**WHAT YOU HAVE TO DO:**
Give back the line that contains "- Implements ONE section at a time" and every following line, exactly as they appear, through the end of the data.

**DATA IN THIS EXERCISE:**
___

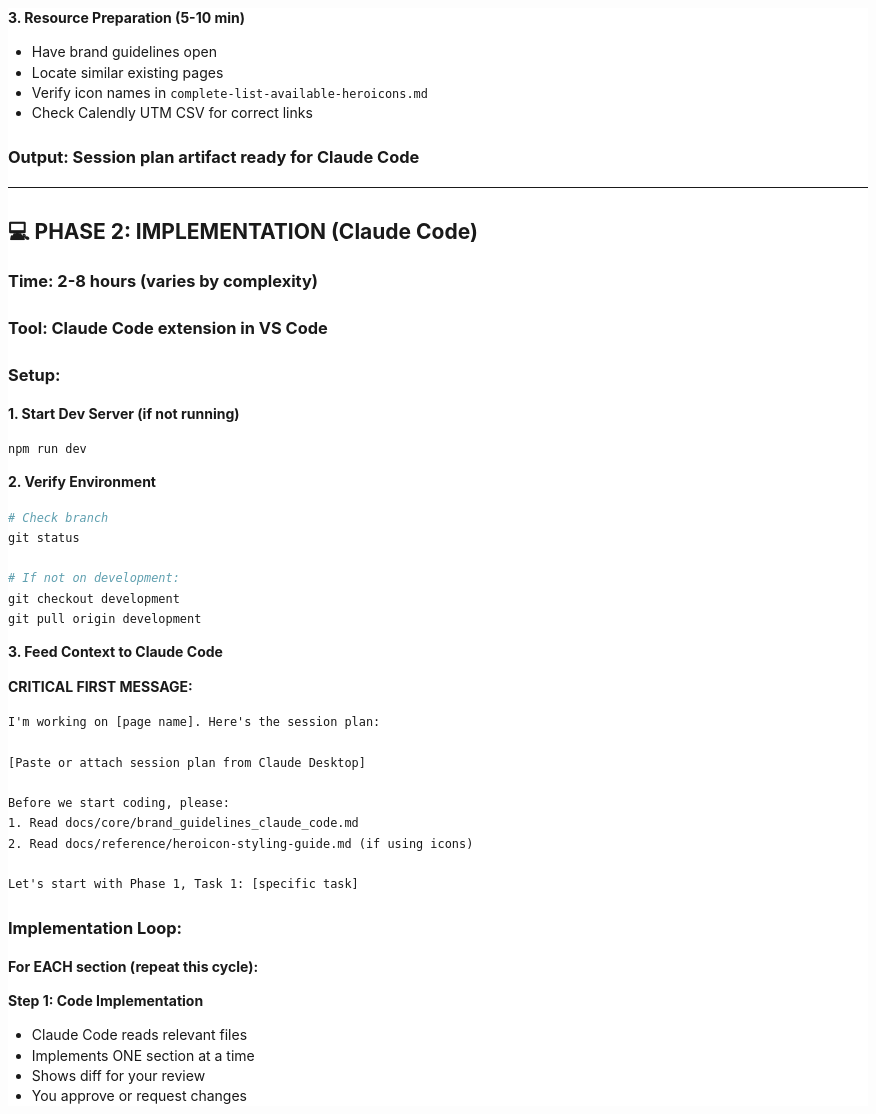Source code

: **3. Resource Preparation (5-10 min)**
- Have brand guidelines open
- Locate similar existing pages
- Verify icon names in `complete-list-available-heroicons.md`
- Check Calendly UTM CSV for correct links

### Output: Session plan artifact ready for Claude Code

---

## 💻 PHASE 2: IMPLEMENTATION (Claude Code)

### Time: 2-8 hours (varies by complexity)
### Tool: Claude Code extension in VS Code

### Setup:

**1. Start Dev Server (if not running)**
```powershell
npm run dev
```

**2. Verify Environment**
```powershell
# Check branch
git status

# If not on development:
git checkout development
git pull origin development
```

**3. Feed Context to Claude Code**

**CRITICAL FIRST MESSAGE:**
```
I'm working on [page name]. Here's the session plan:

[Paste or attach session plan from Claude Desktop]

Before we start coding, please:
1. Read docs/core/brand_guidelines_claude_code.md
2. Read docs/reference/heroicon-styling-guide.md (if using icons)

Let's start with Phase 1, Task 1: [specific task]
```

### Implementation Loop:

**For EACH section (repeat this cycle):**

**Step 1: Code Implementation**
- Claude Code reads relevant files
- Implements ONE section at a time
- Shows diff for your review
- You approve or request changes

___

**SOLUTION TO THIS TASK:**
- Implements ONE section at a time
- Shows diff for your review
- You approve or request changes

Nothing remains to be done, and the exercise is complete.